I'm still trying to figure out my newfound obsession with Disney. We took DD on the "one and done" trip when she was eight. Found myself thinking, "what if we came back to spend enough time to do every park justice, and the water parks, and some leisure time at the resort pools? THEN we could say we had the trip of a lifetime." So, that trip was last year, DD was ten. Found myself planning the next trip immediately when we got home. And now we're back from this year's trip, and I cannot, simply cannot afford a trip next year. But ... It doesn't stop me from dreaming about it. And planning 2017!

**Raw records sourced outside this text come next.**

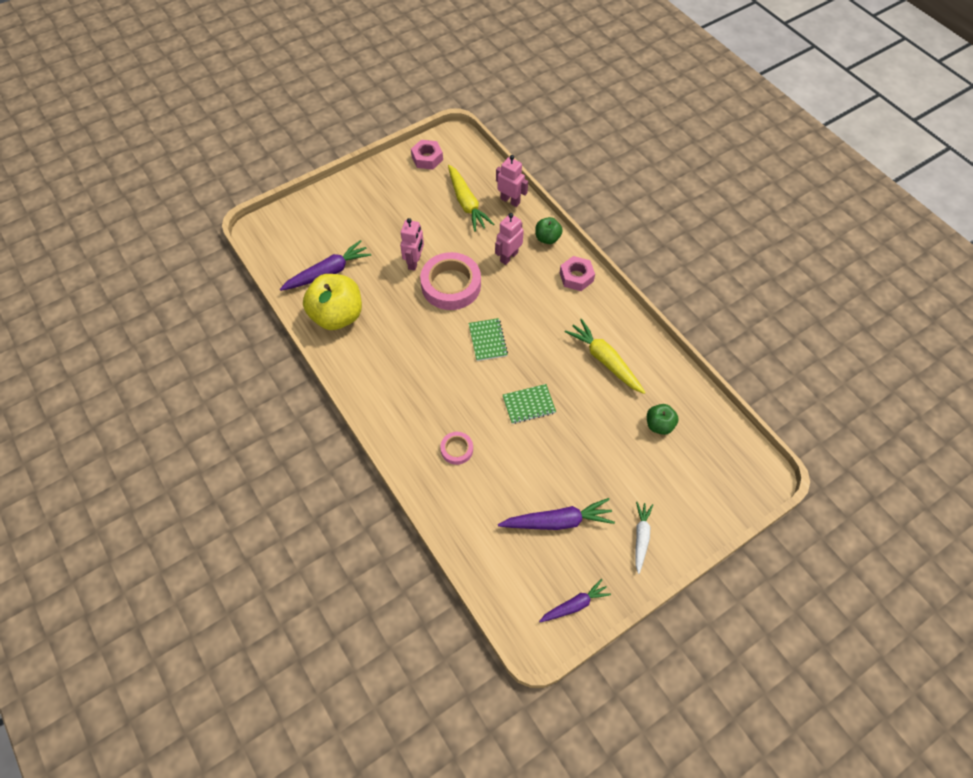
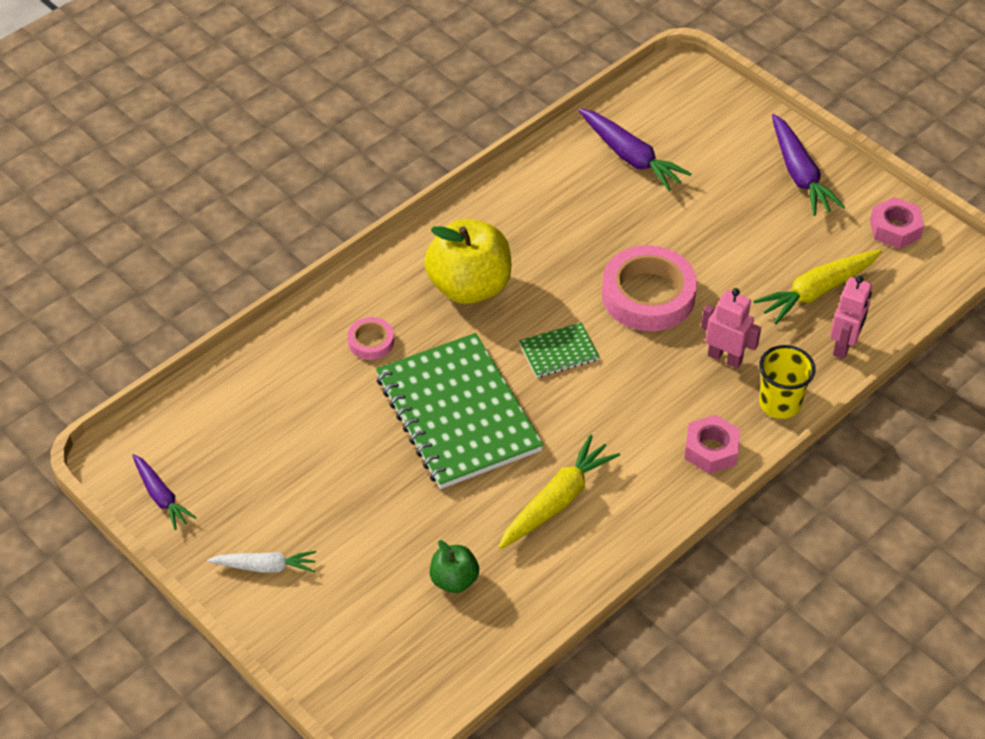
camera: 80 degrees right, 10 degrees down
(337, 316) = (558, 181): yellow apple -> yellow apple (469, 287)
(414, 262) = (678, 247): pink robot -> none
(529, 404) = (458, 414): green notebook -> green notebook, size x2.27
(547, 238) = (779, 403): green apple -> yellow cup
(557, 521) = (278, 466): purple carrot -> purple carrot (799, 174)

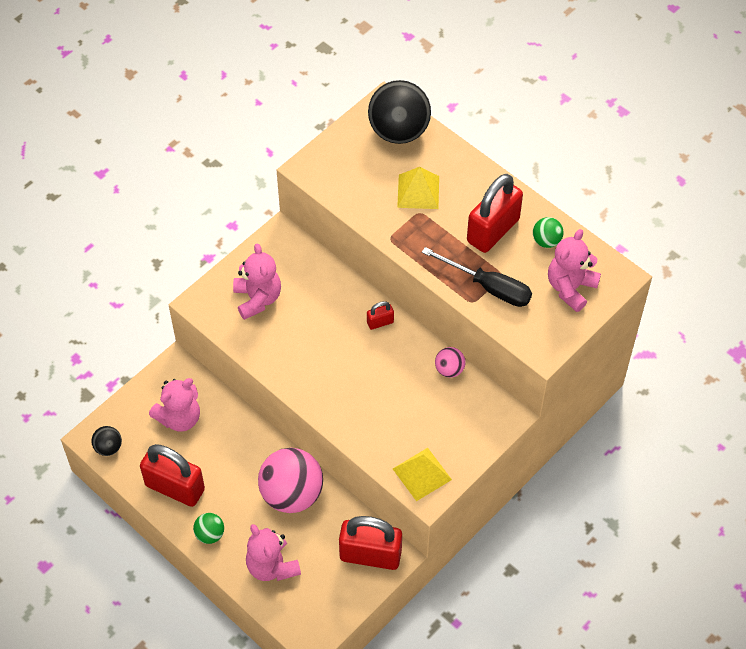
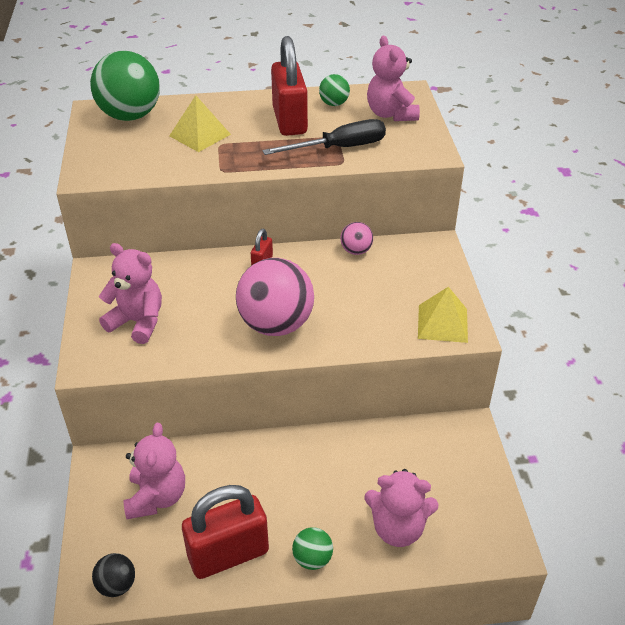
camera: 50 degrees left, 15 degrees down
(292, 494) = (334, 461): pink ball -> pink ball (276, 324)
(370, 555) = (453, 444): red padlock -> none
(399, 131) = (130, 116): black ball -> green ball

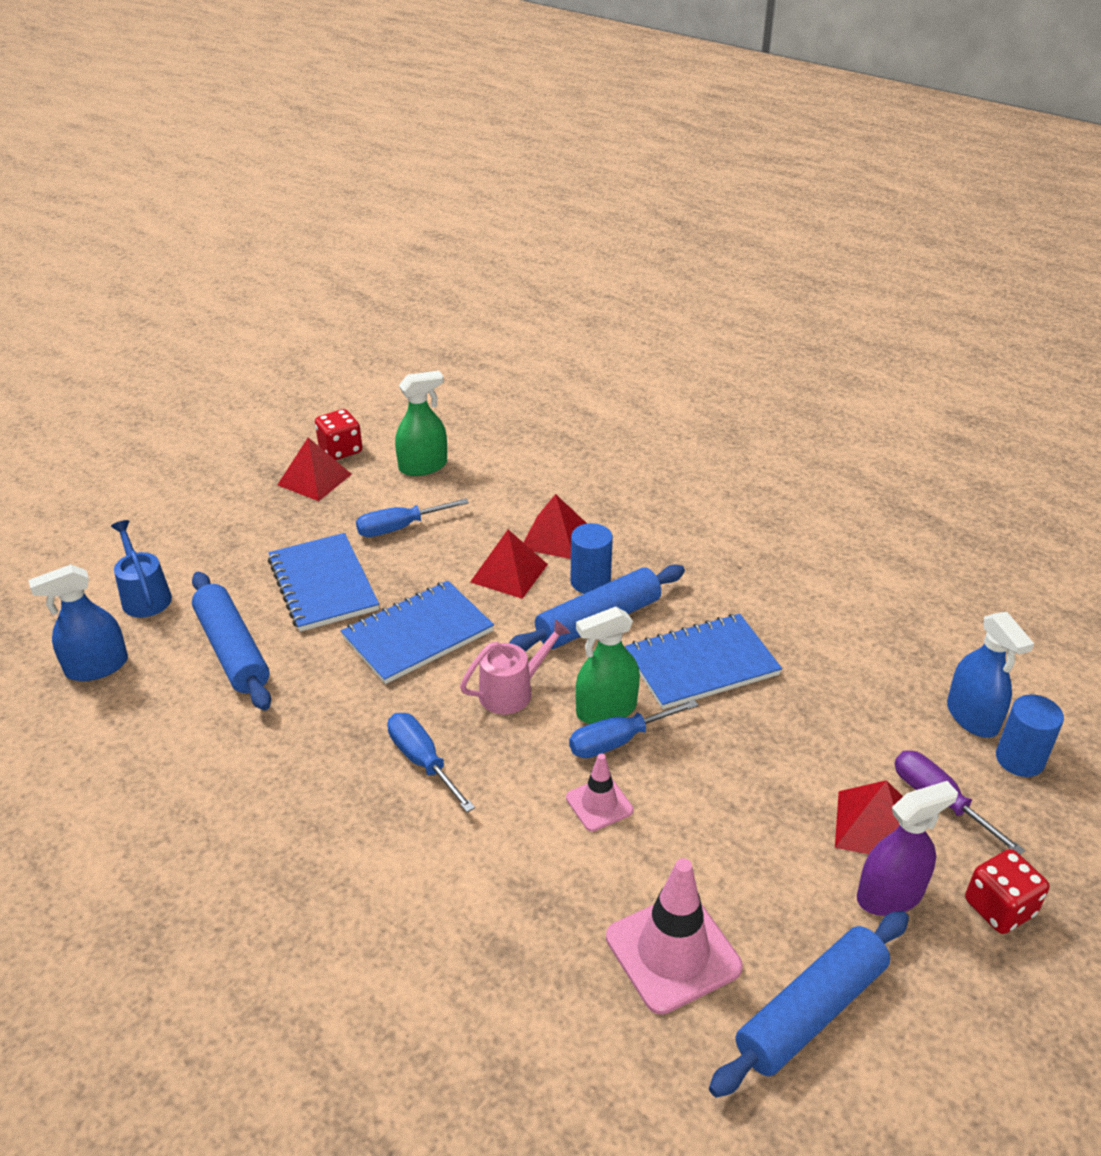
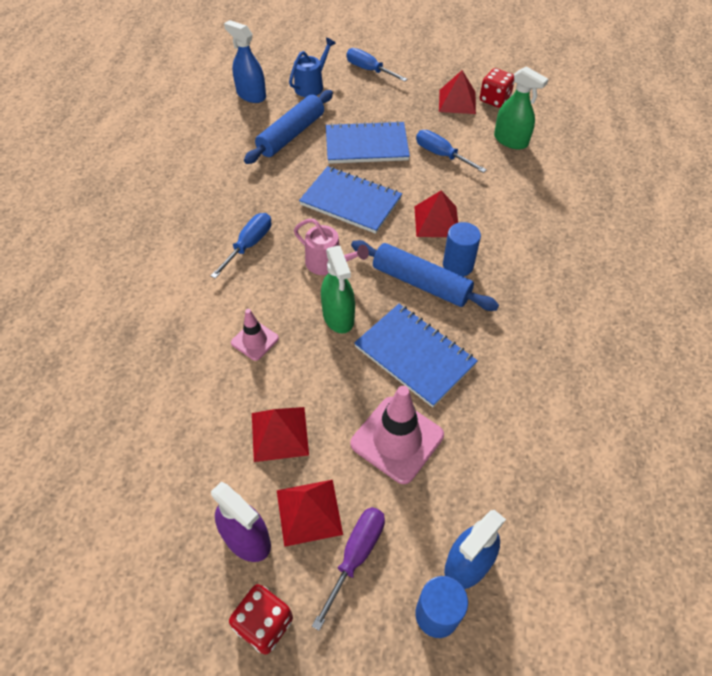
camera: 65 degrees right, 15 degrees up
(323, 584) = (366, 145): blue notebook -> blue notebook turned 45 degrees clockwise
(555, 537) = (490, 230): red pyramid -> red pyramid (279, 433)
(606, 710) = (338, 316): green spray bottle -> green spray bottle turned 150 degrees counterclockwise
(618, 741) = (314, 332): blue screwdriver -> blue screwdriver (369, 70)
(673, 952) = (153, 417): pink traffic cone -> pink traffic cone (397, 439)
(810, 1011) = (132, 509): blue rolling pin -> none

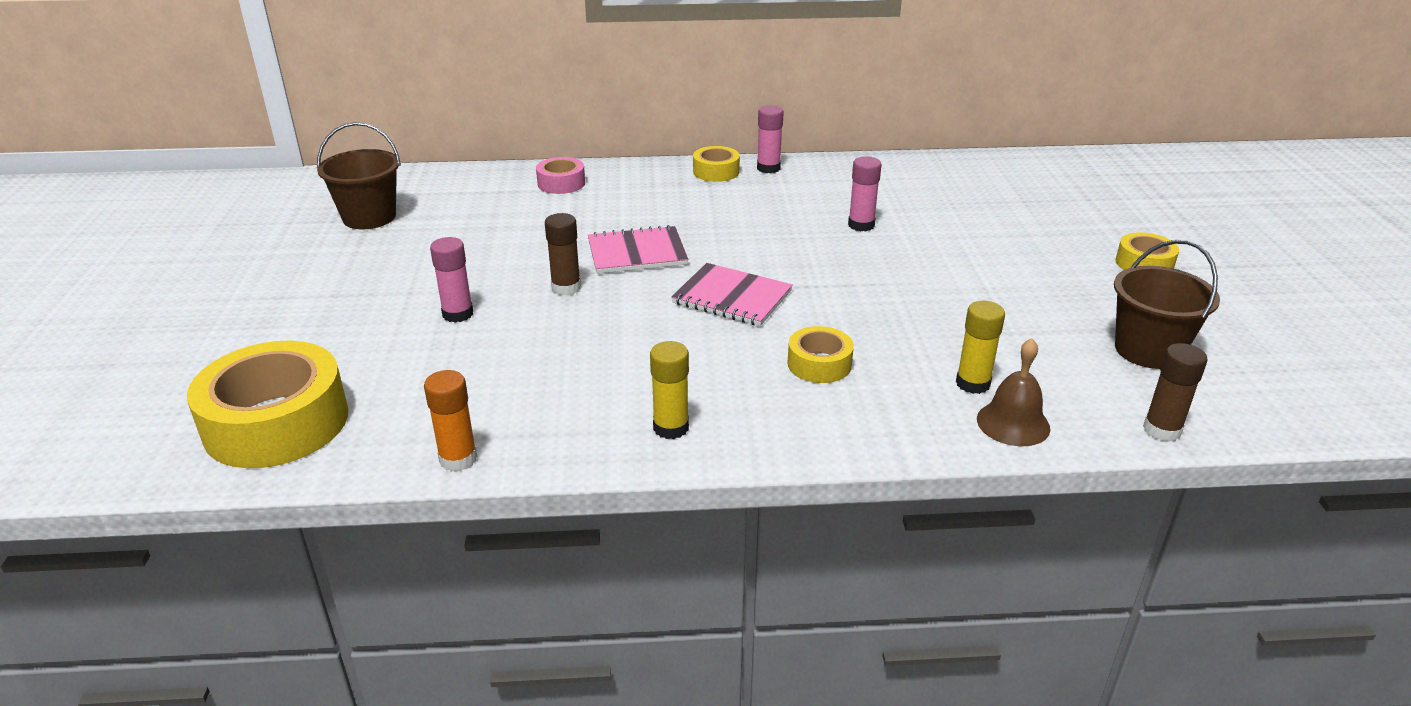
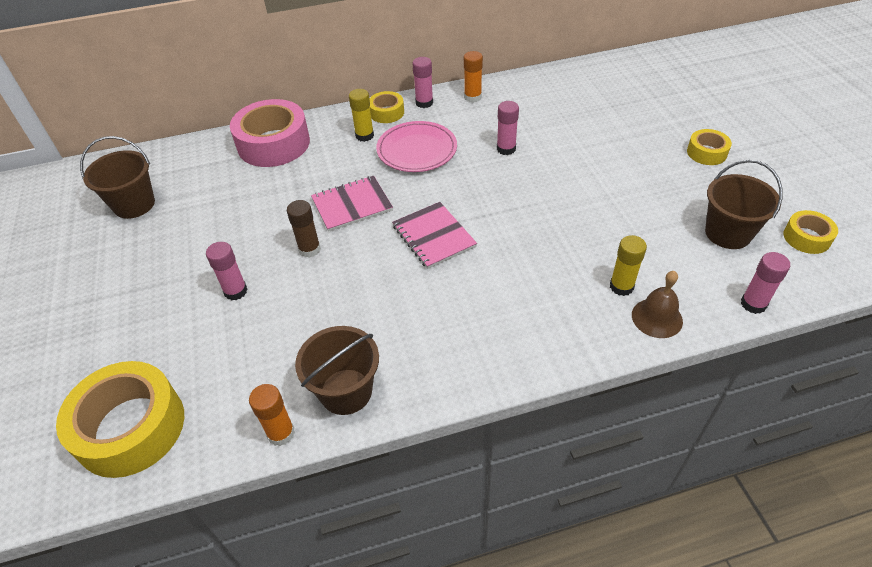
camera: 10 degrees left, 15 degrees up
(557, 432) = (346, 391): none -> brown bucket
(561, 183) = (273, 144): pink tape -> pink tape, size x1.98
(671, 428) = (426, 370): yellow glue stick -> yellow glue stick (364, 136)
(732, 297) = (434, 236): pink notebook -> pink notebook turned 45 degrees clockwise
(741, 212) = (417, 150): none -> pink plate
(819, 364) = (513, 289): yellow tape -> yellow tape (806, 237)
(834, 170) = (472, 97): none -> orange glue stick
(1162, 430) = (753, 304): brown glue stick -> pink glue stick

Here's the thing. I also feel it's my job as a parent to expose DD to other places and experiences. So we have taken road trips through Quebec Province, the East Coast, and along the entire Pacific Coast. As she learns more about Europe at school, I hope to take her there as well. And so on. I love to travel and I have learned a lot myself while showing her the world (and it's not all "boring" history stuff, either--we hit The Mystery Spot, Santa Cruz boardwalk, Prehistoric Gardens, and Chandelier Drive-Thru Tree, went horseback riding on the beach, made sand angels on the Oregon Dunes--a mix of nature, fun, kitch, as well as walking where historical figures walked).
However, I just don't get that same satisfaction on an emotional level. I hear you all, and I agree with you all, when you talk about cost analysis, loving to plan, theming, quality, being in the Disney bubble--it's absolutely all of that, but I also think it's also a little bit more. I guess I carry Disney in my heart, in a way no other place has reached me. And it's taken me by surprise--this is a case of full-onset Disney-itis well into my adulthood!